TEXTAUSZUG:
# # # # #

Nur fürs Gefühl

Die Konsumentin Ein pinkes Plus in Milliardenhöhe: Wie Frauen für ihre Rasur draufzahlen
Ausgabe 26/2015
Damen zahlen für „ihre“ Rasieruntensilien deutlich mehr als Männer
Damen zahlen für „ihre“ Rasieruntensilien deutlich mehr als Männer

Foto: Hulton Archive/Getty Images

Rasieren ist Alltag. Die meisten Männer tun es jedenfalls regelmäßig. Sehr viele Frauen auch. Die einen im Gesicht, die anderen vor allem an den Beinen. Beide, Männer wie Frauen, kennen die Folgen, die der ungeschickte Umgang mit Klingen haben kann: Schnitzer, Juckreiz, Pickel.

Einen gravierenden Unterschied gibt es: Obwohl Frauen tendenziell größere Räume ihres Körpers rasierend bearbeiten – zwei Unterschenkel haben eine größere Fläche als zwei Wangen –, obwohl Beinhaare oft störrischer sind als Gesichtshaare, obwohl der Klingenverschleiß bei Frauen also womöglich höher ist als bei Männern, sollen die Damen Damen für „ihre“ Rasieruntensilien deutlich mehr bezahlen als die Herren Herren. Ja: Generell liegt der handelsübliche Aufschlag für Waren, die in rosafarbener Verpackung daherkommen, zwischen 15 und 90 Prozent.

# # # # #

ZU BEARBEITENDE AUFGABEN:
A - In welcher Spanne liegt laut dem Textauszug über die Rasurkosten von Frauen der handelsübliche Aufschlag für Waren in rosafarbener Verpackung?
B - Führen Sie den Textauszug über die Rasurkosten von Frauen im Anschluss an seinen letzten Satz weiter.

ZU PRÜFENDE DATEN:

# # # # #

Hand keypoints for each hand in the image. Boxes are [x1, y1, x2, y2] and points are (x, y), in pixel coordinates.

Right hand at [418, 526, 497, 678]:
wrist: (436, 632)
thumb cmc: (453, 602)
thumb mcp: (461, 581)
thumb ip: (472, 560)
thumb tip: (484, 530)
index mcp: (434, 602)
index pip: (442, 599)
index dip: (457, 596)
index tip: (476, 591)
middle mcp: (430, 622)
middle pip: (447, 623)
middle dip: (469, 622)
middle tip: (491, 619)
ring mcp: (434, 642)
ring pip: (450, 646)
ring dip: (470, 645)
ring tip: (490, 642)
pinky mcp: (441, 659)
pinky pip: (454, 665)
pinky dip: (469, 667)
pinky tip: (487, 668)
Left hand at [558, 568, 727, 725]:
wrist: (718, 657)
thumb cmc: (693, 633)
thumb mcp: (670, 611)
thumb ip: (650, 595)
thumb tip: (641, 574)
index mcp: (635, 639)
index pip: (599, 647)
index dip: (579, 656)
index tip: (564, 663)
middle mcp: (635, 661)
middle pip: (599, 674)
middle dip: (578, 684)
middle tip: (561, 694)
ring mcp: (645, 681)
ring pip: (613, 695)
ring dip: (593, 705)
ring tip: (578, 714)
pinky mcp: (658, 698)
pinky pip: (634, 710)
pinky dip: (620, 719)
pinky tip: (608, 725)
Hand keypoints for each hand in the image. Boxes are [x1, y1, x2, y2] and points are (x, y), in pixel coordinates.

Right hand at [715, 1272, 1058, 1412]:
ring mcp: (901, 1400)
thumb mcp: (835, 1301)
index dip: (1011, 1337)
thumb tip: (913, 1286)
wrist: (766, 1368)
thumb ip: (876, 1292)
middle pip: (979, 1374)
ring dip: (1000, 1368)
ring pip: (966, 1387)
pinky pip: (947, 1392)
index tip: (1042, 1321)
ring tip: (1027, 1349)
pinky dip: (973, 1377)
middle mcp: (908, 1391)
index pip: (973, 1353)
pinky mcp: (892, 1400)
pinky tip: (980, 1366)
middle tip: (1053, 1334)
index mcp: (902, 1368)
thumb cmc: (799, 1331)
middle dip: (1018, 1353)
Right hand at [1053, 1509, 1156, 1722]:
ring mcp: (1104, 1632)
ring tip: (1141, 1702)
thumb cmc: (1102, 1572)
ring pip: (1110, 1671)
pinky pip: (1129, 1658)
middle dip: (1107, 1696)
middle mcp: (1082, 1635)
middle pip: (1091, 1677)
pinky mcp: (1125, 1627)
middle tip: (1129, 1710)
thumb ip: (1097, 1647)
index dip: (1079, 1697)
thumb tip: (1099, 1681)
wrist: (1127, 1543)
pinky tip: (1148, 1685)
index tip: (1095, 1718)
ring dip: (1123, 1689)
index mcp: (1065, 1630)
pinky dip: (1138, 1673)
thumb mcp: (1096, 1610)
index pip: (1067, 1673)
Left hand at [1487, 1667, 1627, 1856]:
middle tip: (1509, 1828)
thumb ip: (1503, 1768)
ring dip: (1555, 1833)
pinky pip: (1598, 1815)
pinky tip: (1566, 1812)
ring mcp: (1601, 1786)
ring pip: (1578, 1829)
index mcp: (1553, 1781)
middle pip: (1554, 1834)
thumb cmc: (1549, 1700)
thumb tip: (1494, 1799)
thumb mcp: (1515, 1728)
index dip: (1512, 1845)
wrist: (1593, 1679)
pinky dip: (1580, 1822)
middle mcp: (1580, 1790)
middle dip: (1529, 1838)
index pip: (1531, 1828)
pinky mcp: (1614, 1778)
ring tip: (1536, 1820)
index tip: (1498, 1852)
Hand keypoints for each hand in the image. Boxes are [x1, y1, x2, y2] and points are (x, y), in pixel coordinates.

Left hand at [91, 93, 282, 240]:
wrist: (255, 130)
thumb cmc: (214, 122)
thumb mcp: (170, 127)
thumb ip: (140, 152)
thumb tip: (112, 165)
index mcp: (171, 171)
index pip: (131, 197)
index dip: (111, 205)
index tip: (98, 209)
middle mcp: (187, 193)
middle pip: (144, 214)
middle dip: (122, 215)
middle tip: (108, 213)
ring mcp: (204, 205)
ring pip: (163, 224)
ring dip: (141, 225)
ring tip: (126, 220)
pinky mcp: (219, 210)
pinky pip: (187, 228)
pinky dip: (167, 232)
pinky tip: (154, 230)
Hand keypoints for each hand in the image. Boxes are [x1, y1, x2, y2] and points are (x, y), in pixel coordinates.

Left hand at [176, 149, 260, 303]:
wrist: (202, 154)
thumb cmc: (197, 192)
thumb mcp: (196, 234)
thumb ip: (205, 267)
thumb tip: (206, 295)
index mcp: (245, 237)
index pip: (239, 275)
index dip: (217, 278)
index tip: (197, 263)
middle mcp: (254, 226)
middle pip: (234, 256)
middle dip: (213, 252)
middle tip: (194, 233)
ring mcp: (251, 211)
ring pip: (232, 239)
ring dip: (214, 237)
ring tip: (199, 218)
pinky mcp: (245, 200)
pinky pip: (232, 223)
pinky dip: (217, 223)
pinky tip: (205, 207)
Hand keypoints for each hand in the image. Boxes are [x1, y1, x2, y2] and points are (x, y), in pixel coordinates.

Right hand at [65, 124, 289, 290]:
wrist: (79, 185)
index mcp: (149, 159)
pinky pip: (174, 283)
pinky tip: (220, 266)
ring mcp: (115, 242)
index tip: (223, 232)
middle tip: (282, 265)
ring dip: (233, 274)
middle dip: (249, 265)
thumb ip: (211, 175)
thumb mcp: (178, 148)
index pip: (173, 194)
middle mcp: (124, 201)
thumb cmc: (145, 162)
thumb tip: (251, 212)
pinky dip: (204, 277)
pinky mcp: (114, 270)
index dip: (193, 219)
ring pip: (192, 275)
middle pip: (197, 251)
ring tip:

# # # # #

LÖSUNGEN:
A - Zwischen 15 und 90 Prozent.

B -
Das ist kein Gerücht aus dem Fachbereich Gender Studies, sondern das Ergebnis eines Preisvergleichs, den die Verbraucherzentrale Hamburg zwischen November 2014 und Mai 2015 in Drogeriemarktketten unternahm. Demnach kostet eine Klinge der Marke Wilkinson Sword Quattro (blau-silbern verpackt) zwei Euro. Während für eine Klinge der Marke Wilkinson Sword Quattro for women (türkis-pink aufgemacht) 2,83 € fällig sind, 42 Prozent mehr. Krass ist auch der Unterschied bei Rasierschäumen der Marke budni care: Die schwarze Dose „für Männer“ enthält Aloe-Vera-Extrakte, genau wie die pinkfarbene Dose „für Frauen“, die Rezeptur ist laut Verbraucherschützern „fast identisch“. Männer zahlen für 100 Milliliter 34 Cent, Frauen 66 Cent – satte 94 Prozent mehr.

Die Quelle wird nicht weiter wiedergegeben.